The request for metal free articles was not always accompanied by a precise definition of what was meant by it, that is what metals were involved and the required limits. Among the numerous specifications/MRSL that provide for limits, ZDHC in its 2.0 version is now a reference for the sector.
The research activities were planned according to the procedures of the certified FGL Quality/Safety system having as reference the principles of the ECHA guidelines that aim to promote safer products and processes that have less impact on the environment by developing an adequate ability to communicate along the supply chain, identifying adequate technical support and professionalism to make effective replacements.
The activity of FGL’s R&D team was set up defining as a priority the context in which it was to develop by identifying legislative, technical and environmental aspects considering feasibility, operating limits and eco-friendliness using as reference the European Standard UNI EN 15987 which reports the following definition: (metal free) leather – Animal skin converted to leather, where the total content of all tanning metals (Cr, Al, Ti, Zr, Fe) is less than or equal to 0.1% (mass of all metals/total dry weight of leather).
The input of the FGL research that started from this definition led to the consideration that the tanning treatment and the choice of the tanning agent is the basis for the development of a proposal for a metal free leather.
This consideration, together with a deep and intimate knowledge of the mechanisms of organic tanning deriving from dozens of years of experience of the Lapi Group on vegetable tanning, has therefore led FGL’s R&D team to evaluate the types of tanning on which to intervene with innovative ideas to arrive to the “Metal Free” goal.
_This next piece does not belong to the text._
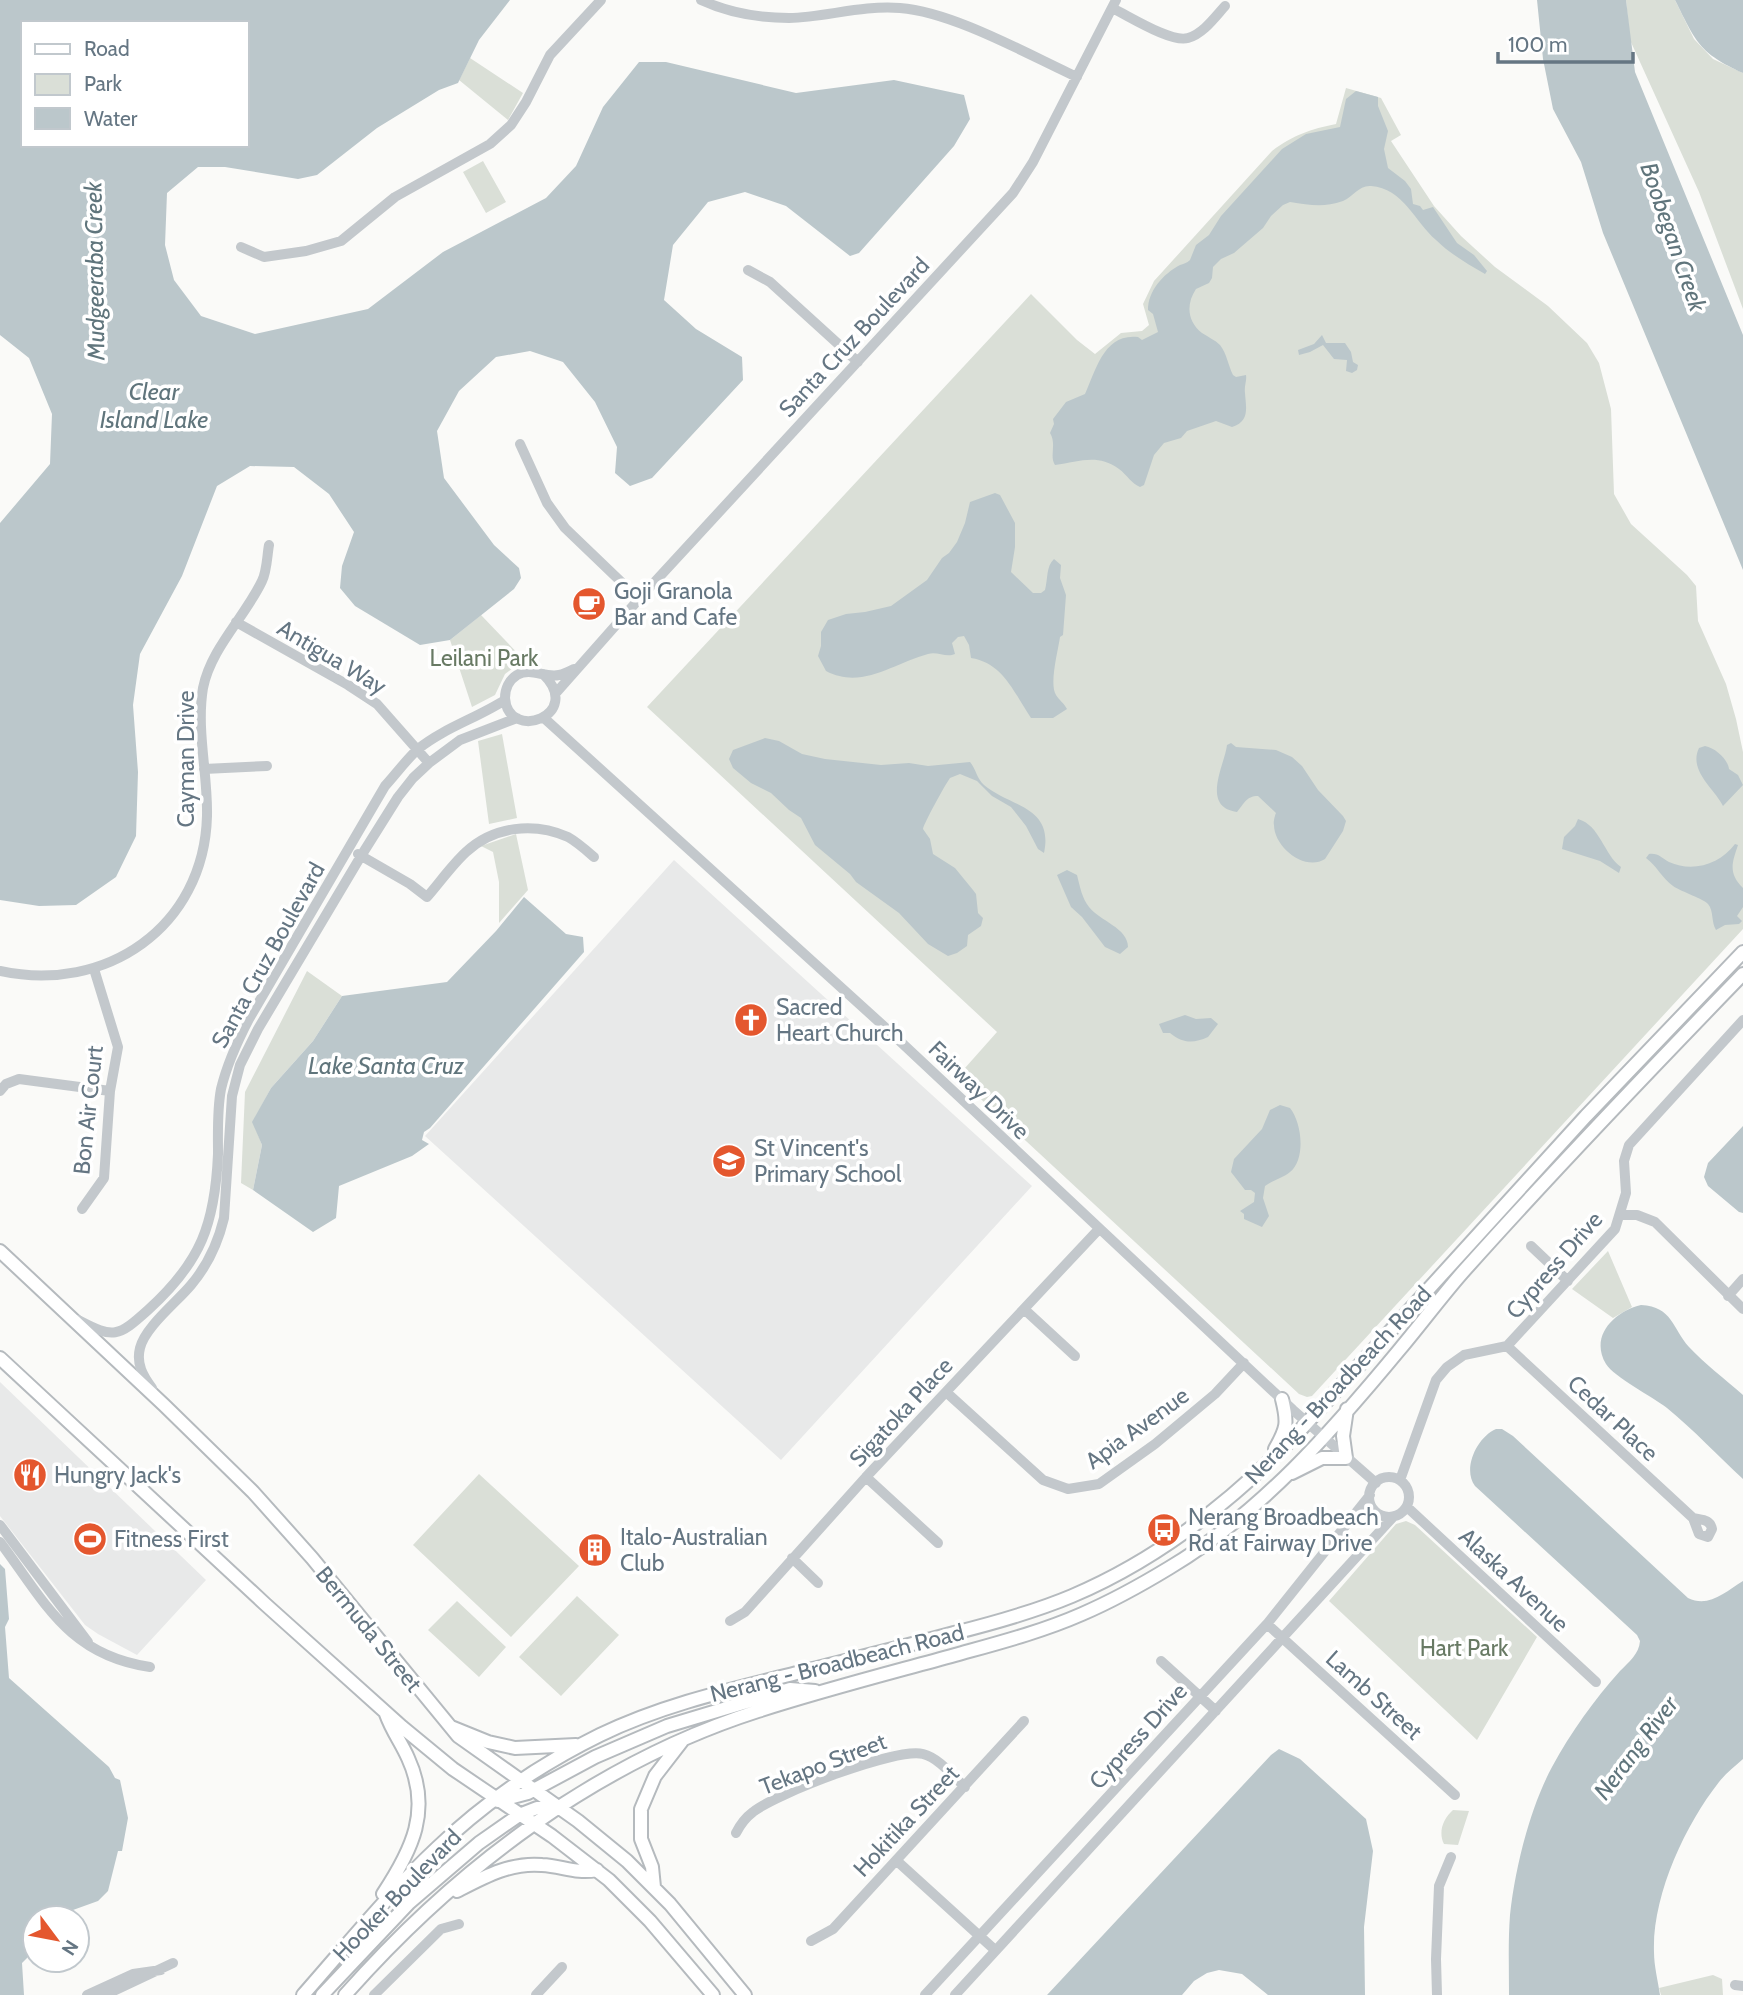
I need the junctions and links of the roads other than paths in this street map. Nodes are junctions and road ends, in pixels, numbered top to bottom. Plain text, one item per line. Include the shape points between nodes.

The technological knowledge acquired over the years on the potential of tanning agents has been refined by evaluating the chemical-physical features that they are able to give to the leather, highlighting potential and critical issues for obtaining versatile leather items suitable for as many uses as possible. In the past, innovative FGL proposals have led to the realisation of the RELEASYS® process that is still applied and proposed today with optimised management aspects.
The recent activities of FGL’s R&D team have focused on a new proposal of organic tanning which finds its innovative inspiration in a re-modulated use of an oxazolidine derivative making the best use of the characteristics and potential of the molecular structure to build the “metal free leather” offer with a good degree of cross-linking, good fullness and softness, great operational versatility for items with performances similar to chrome tanned leather.
Research has identified the tanning agent with the highest stabilising potential, understood the best application conditions, identified the most suitable application rates and the most suitable products to be used after the tanning process to increase and optimise leather features without compromising the “metal free” characteristics.
The analytical results achieved with the Metal Free FGL proposal are as follows:
Total metals – UNI EN ISO 17072-2 :2011 < 500 ppm
Free formaldehyde – UNI EN ISO 17226-1:2019 < 20 ppm
Good colour fastness to light – UNI EN ISO 105-B02:2014
FGL research continues anyway to offer processes that are increasingly less impactful on the environment by focusing on the concept of circular economy and green growth.